REQUIRED WORK –
1) Do these statements agree with the article on the Utah beehives: (a) the hives came from Orem, Utah; (b) Tanner Duff currently has three hives; (c) the temperature in Moab on Saturday was 85 degrees? Answer yes or no for each and quote the words of the article that decide it.
2) In the article on the Utah beehives, what was done to the hives each time the truck stopped for gas?

190 hives from Utah distributed Saturday at Zuberfizz in Bodo

Along with gardeners tilling soil, spring also brings a time for beekeepers to revive their apiaries after winter losses.

The Four Corners Beekeepers Association distributed 190 hives brought in from Orem, Utah, to an eager line of beekeepers that grew to at least 40 yards outside the distribution point at Zuberfizz warehouse in Bodo Industrial Park on Saturday afternoon.

Tanner Duff, who lives near Hermosa, said he was looking to expand his apiary to three hives after his first year of beekeeping. He currently has two hives that came from swarming, or capturing a feral hive.

He prefers swarming.

“It guarantees your bees are acclimatized,” he said.

Neil Sebestyen, a member of Four Corners Beekeepers, said the bees were carefully brought from Orem to avoid excessive heat, which will kill them. Every time the truck stopped for gas from Orem to Durango, the precious cargo of 190 hives would be misted down with water, an important task given the temperature Saturday in Moab was 85 degrees.

GIVEN INFORMATION –

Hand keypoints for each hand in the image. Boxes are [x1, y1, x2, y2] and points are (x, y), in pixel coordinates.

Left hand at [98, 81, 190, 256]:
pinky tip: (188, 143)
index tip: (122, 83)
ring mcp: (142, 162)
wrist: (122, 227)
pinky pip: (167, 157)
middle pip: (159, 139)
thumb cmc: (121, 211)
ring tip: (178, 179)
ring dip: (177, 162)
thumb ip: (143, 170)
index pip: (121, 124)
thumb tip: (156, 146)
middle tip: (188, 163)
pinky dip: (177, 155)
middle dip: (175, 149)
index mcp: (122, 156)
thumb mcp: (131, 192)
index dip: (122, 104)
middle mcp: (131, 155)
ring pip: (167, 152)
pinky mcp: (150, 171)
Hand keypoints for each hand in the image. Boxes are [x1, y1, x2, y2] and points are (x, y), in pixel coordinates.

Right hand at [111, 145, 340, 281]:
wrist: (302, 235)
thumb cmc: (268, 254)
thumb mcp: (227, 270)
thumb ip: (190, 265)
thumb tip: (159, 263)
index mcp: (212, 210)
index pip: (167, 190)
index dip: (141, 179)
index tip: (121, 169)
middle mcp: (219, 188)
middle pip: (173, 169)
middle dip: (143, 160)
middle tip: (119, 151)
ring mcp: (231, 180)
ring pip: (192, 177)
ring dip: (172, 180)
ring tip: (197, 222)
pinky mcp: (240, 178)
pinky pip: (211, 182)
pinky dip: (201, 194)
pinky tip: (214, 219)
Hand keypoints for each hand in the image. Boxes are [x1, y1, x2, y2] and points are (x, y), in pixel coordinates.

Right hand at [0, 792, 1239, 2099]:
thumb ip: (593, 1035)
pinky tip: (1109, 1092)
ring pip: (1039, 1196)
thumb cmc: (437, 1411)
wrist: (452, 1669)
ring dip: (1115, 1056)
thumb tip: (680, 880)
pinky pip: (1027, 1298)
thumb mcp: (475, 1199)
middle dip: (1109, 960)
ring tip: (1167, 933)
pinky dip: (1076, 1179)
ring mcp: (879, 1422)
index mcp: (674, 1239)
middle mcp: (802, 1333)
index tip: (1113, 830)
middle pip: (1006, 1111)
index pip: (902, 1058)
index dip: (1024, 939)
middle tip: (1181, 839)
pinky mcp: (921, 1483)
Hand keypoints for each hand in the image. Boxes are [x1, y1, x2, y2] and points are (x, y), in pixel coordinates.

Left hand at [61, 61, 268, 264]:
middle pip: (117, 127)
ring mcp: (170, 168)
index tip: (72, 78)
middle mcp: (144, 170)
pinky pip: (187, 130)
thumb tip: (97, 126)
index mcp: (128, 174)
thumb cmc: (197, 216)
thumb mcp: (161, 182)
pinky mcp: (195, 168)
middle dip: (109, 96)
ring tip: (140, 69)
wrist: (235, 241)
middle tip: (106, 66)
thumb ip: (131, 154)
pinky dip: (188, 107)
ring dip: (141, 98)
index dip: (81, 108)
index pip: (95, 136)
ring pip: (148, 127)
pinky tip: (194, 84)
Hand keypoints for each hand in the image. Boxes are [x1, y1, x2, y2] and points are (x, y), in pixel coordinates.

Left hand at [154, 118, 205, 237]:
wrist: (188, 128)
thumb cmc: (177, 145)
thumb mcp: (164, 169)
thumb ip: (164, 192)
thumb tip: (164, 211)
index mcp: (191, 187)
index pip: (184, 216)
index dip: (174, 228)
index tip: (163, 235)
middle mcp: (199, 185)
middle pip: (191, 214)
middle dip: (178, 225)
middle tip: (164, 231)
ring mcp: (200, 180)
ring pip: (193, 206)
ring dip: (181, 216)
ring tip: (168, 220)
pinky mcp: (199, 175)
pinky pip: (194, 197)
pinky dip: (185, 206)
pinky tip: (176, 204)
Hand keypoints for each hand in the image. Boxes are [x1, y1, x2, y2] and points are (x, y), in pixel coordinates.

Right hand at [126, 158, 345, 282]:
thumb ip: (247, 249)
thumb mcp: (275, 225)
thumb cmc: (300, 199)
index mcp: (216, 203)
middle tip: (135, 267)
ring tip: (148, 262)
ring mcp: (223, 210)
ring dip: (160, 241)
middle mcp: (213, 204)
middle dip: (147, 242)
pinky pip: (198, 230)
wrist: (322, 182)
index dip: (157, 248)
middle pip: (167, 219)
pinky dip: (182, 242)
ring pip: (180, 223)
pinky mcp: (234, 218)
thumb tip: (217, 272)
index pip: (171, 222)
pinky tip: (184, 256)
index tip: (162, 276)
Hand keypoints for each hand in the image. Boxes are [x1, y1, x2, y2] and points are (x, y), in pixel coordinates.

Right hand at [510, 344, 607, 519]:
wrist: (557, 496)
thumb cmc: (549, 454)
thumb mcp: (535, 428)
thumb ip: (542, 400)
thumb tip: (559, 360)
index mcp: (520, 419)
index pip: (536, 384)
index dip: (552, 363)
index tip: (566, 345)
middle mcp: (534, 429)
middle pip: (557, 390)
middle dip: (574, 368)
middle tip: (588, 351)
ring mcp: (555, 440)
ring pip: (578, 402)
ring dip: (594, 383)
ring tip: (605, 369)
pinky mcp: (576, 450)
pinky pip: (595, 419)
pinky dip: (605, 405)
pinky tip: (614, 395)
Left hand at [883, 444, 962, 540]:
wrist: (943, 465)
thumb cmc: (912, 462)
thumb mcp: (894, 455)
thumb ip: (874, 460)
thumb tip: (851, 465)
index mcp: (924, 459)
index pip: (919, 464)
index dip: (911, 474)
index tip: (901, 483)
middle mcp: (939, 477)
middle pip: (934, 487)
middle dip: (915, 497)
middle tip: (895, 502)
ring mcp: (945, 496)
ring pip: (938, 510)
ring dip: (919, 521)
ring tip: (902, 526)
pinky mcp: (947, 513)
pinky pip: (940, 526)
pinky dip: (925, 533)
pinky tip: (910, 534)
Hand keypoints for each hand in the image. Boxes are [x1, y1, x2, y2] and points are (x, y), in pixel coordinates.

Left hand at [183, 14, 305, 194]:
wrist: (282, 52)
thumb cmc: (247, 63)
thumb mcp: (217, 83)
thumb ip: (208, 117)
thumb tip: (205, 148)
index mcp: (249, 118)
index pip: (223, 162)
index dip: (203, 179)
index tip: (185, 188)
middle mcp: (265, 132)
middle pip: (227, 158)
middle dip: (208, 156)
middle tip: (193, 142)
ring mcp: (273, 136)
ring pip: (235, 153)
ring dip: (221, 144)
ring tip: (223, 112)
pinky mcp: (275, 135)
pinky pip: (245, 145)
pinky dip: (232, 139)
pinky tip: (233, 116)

ANSWERS TO THE EXERCISES –
1)
(a) Yes: "190 hives brought in from Orem, Utah"
(b) No: "He currently has two hives that came from swarming"
(c) Yes: "the temperature Saturday in Moab was 85 degrees"

2) They were misted down with water.